Lemma 103: $\mathcal{M} \models \delta(\vec{v}) \approx \eta(\vec{v})$ if and only if $\{M_1, M_2\} \models \delta(\vec{v}) \approx \eta(\vec{v})$.
This lemma follows from the straightfoward observation that $\delta(\vec{v}) \approx \eta(\vec{v})$ holds in a model if and only if $\delta(\vec{v}) + \eta(\vec{v}) \approx 0$ holds.
Proof: classical propositional logic is Post-complete.
Suppose we have an axiomatization for classical propositional logic with the inference rule modus ponens.
Suppose we have a new contraclassical inference rule $\Gamma \vdash \varphi$ that we are considering adding to classical propositional logic.
By the deduction theorem and the validity of modus ponens, we can rewrite $\Gamma \vdash \varphi$ into $\gamma$, which is $\Gamma_1 \to \Gamma_2 \to \cdots \to \Gamma_n \to \varphi$, giving us a new axiom $\gamma$. The logic formed by adding the new inference rule $\Gamma \vdash \varphi$ is the same as the logic formed by adding the new axiom $\gamma$.
Our axiom $\gamma$, can be translated into an equation in the language of Boolean rings with the RHS equal to $1$, thus we also have:
$$ 1 + \gamma' \approx 0 \;\;\text{where $\gamma'$ is the translation of $\gamma$} $$
Since $\gamma$ is a new axiom, that means that $1 + \gamma' \approx 0$ does not hold in every model of $\mathcal{M}$.

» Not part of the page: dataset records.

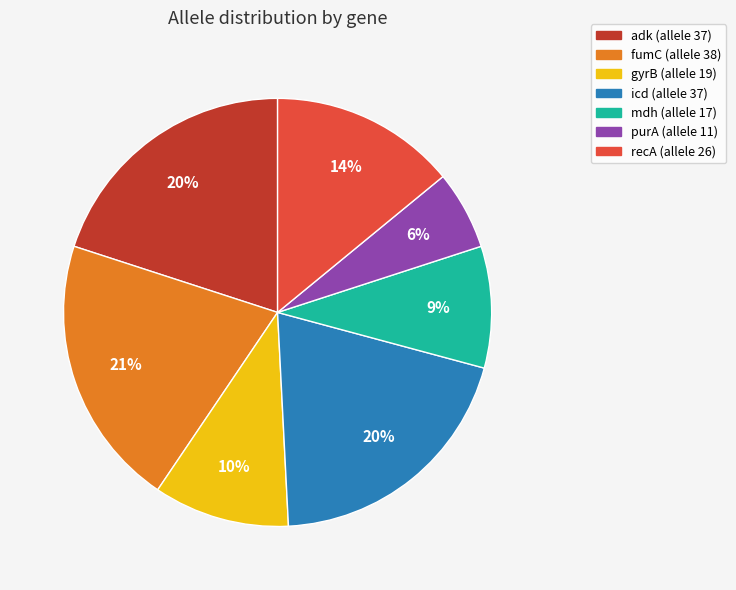

Is it true that gyrB is 10% of the pie?

True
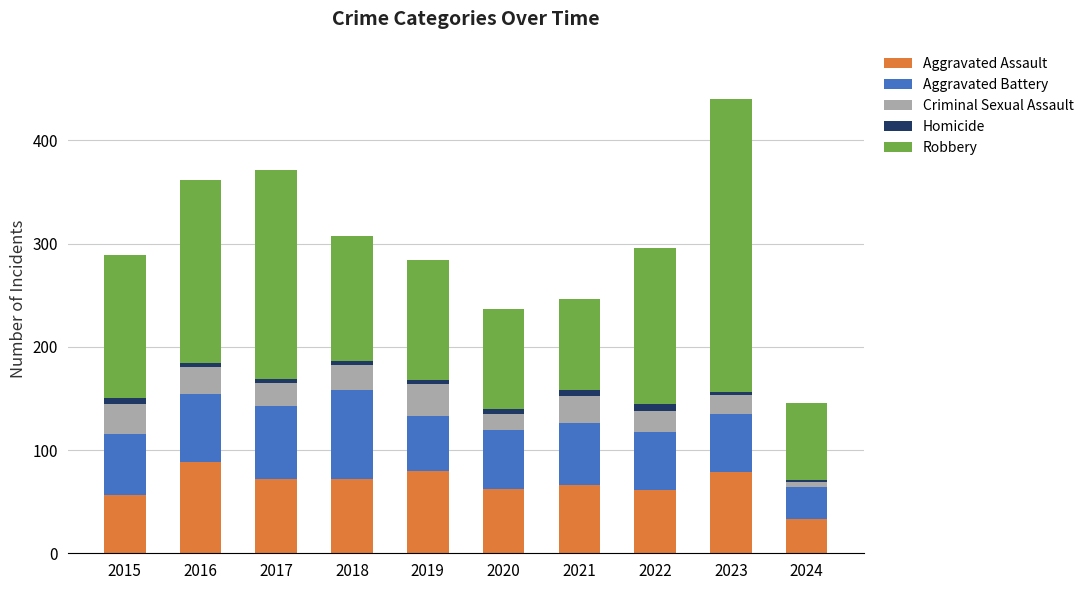

What is the sum of all Aggravated Assault values?

669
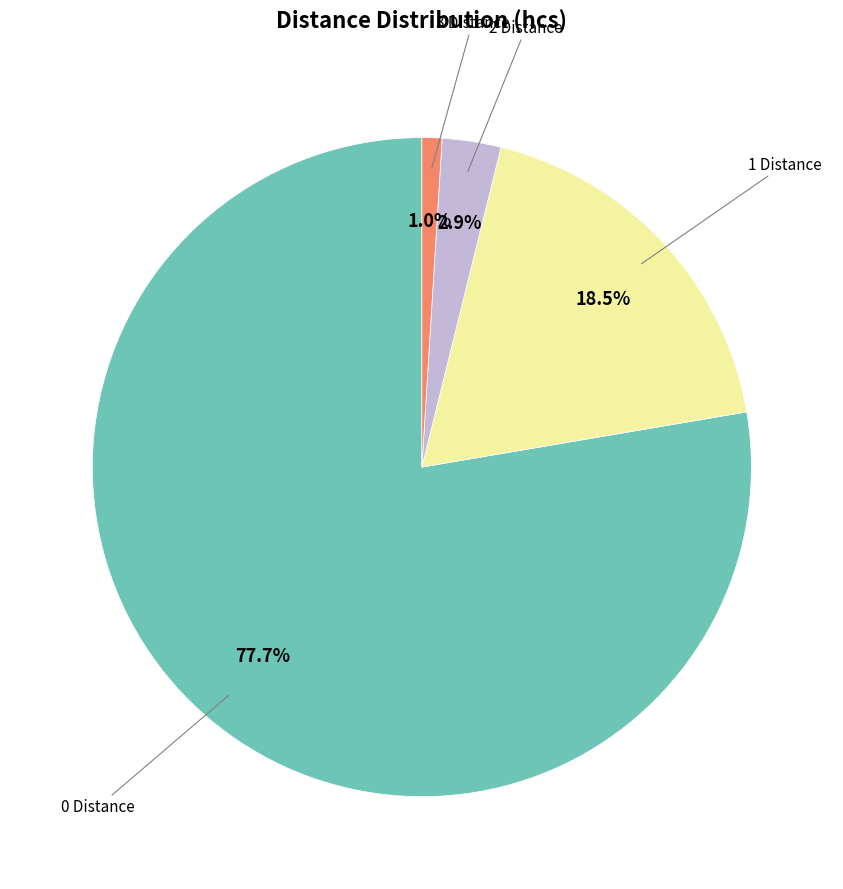

Which has a higher value, 2 Distance or 3 Distance?

2 Distance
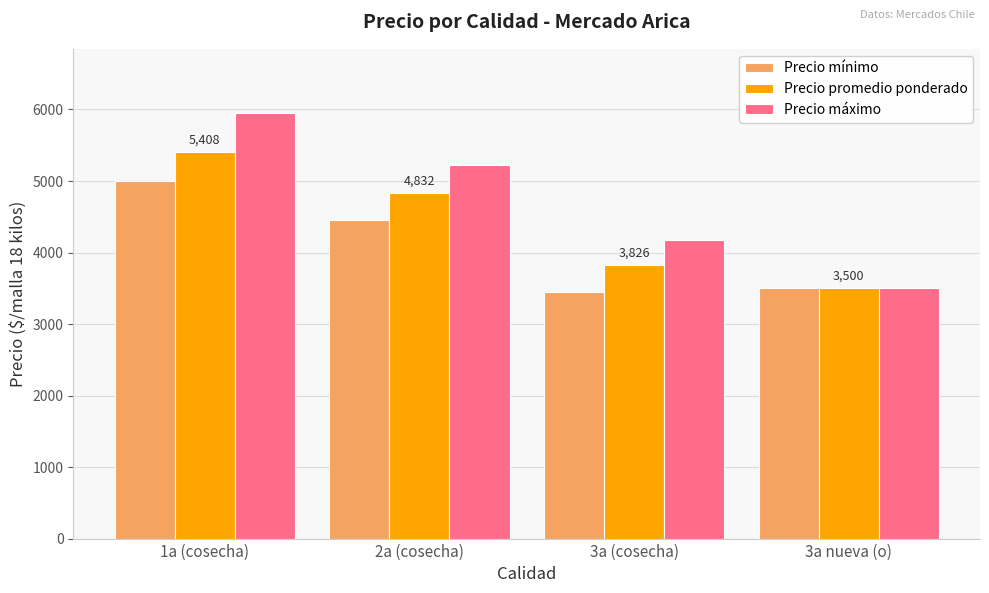

What is the lowest value of the Precio mínimo series?

3455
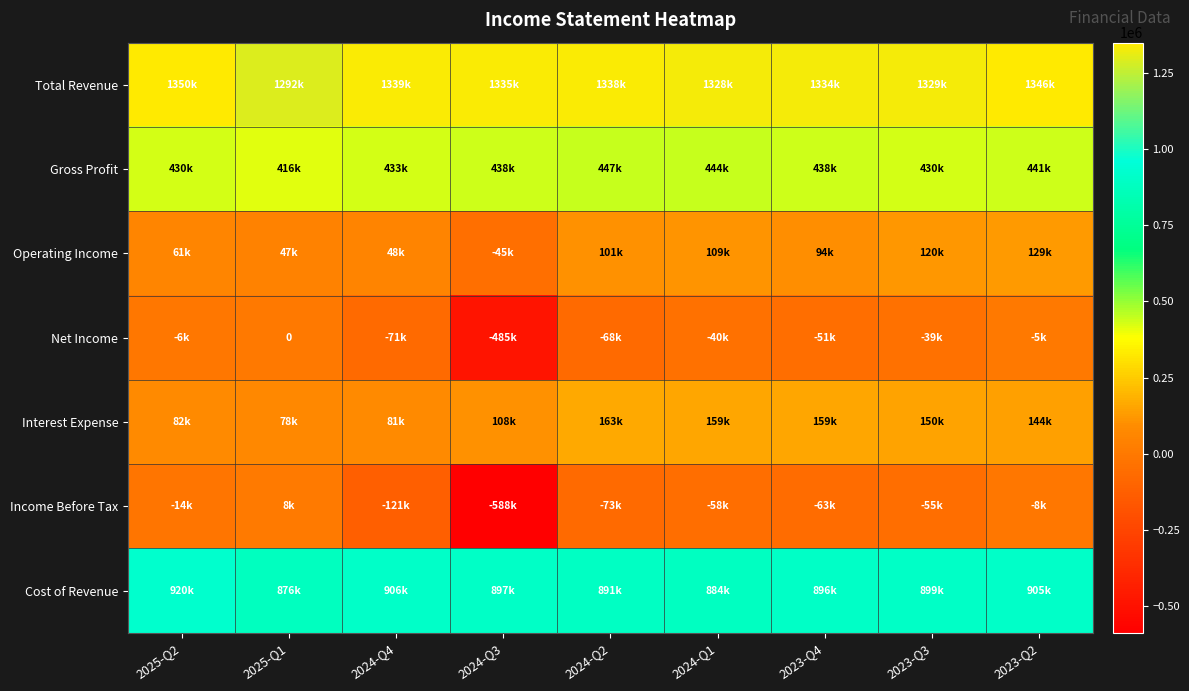

Which series has the largest total across all categories?

Total Revenue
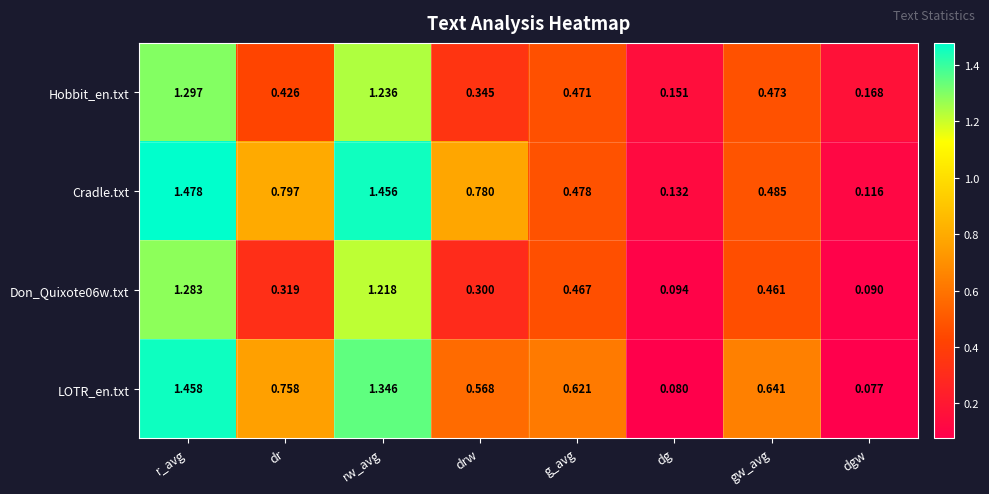

At gw_avg, list the series in order from smallest to largest.

Don_Quixote06w.txt, Hobbit_en.txt, Cradle.txt, LOTR_en.txt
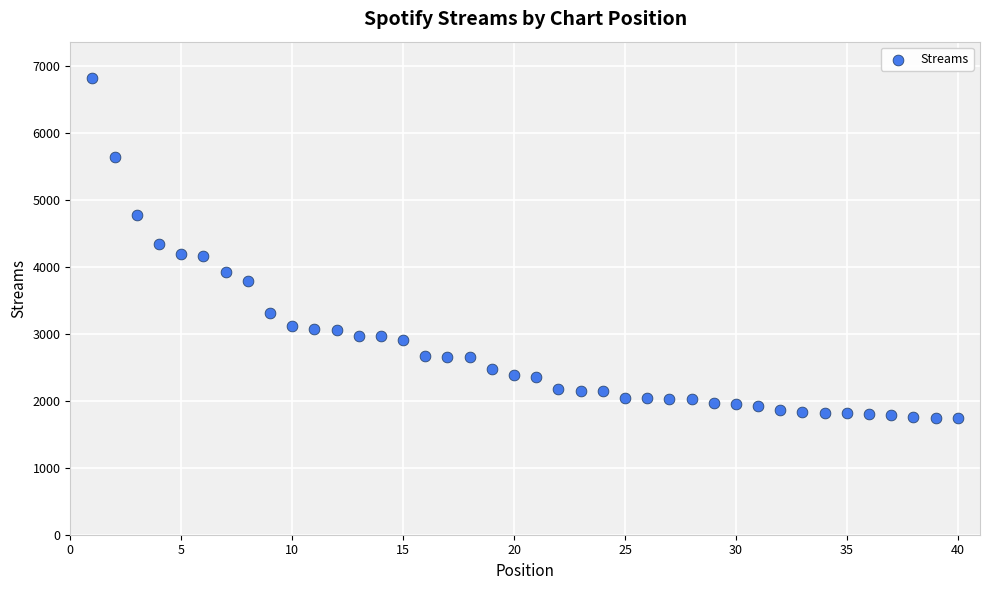

What is the range of X values (max minus min)?

39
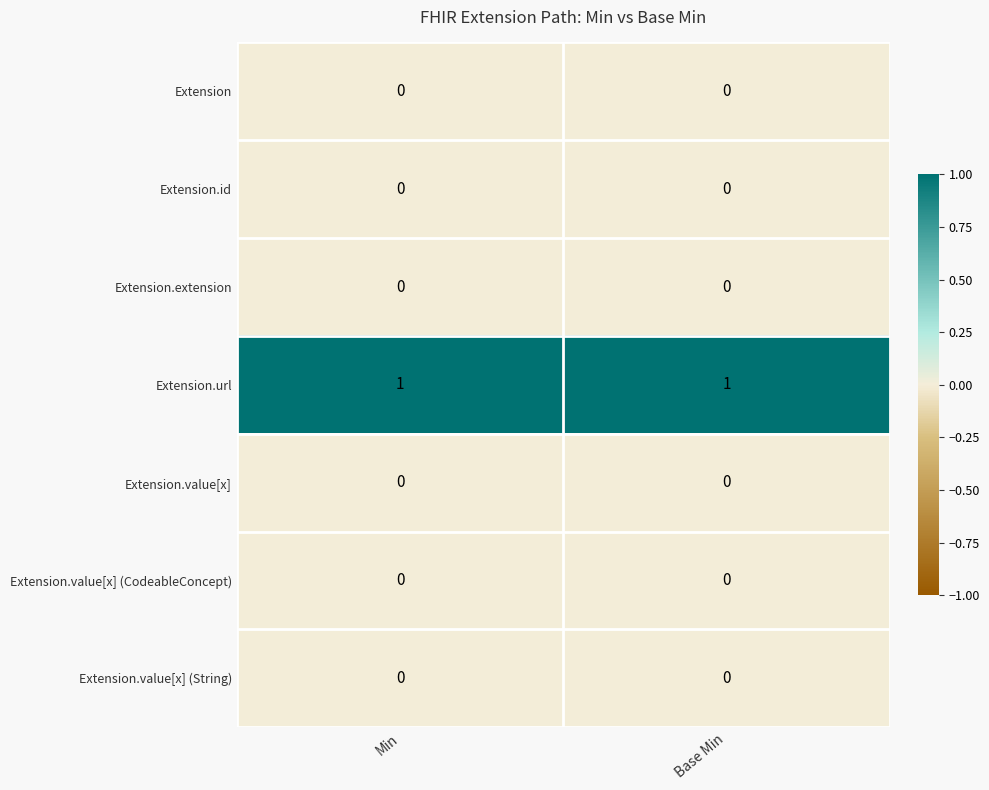

Which series has the largest total across all categories?

Extension.url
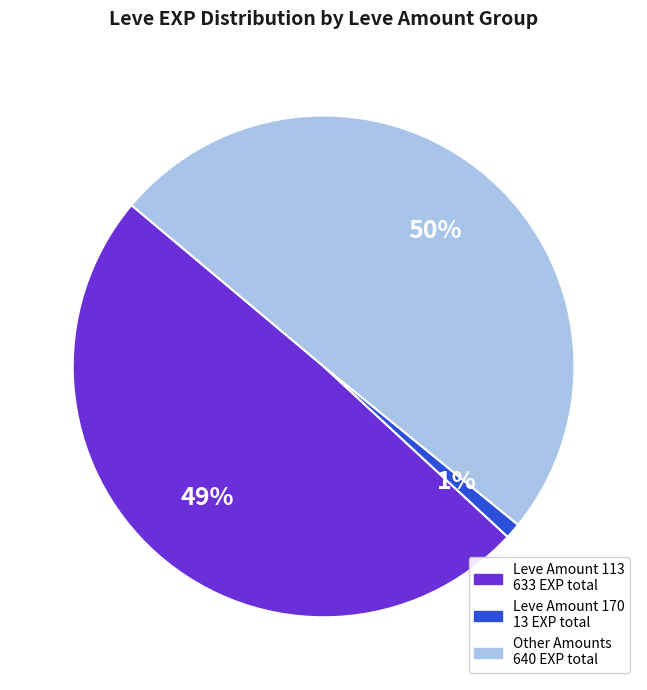

To the nearest percent, what is the average slice percentage?

33%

Therefore, by lemma 103, $1 + \gamma' \approx 0$ does not hold in both $\{M_1, M_2\}$.
$1 + \gamma' \approx 0$ does not hold in $M_2$ because it is contraclassical by hypothesis.
Therefore $M_1$ is the sole remaining model.
Every equation holds in $M_1$.
Therefore classical propositional logic extended with $\gamma$ is trivial.
Therefore classical propositional logic is Post-complete.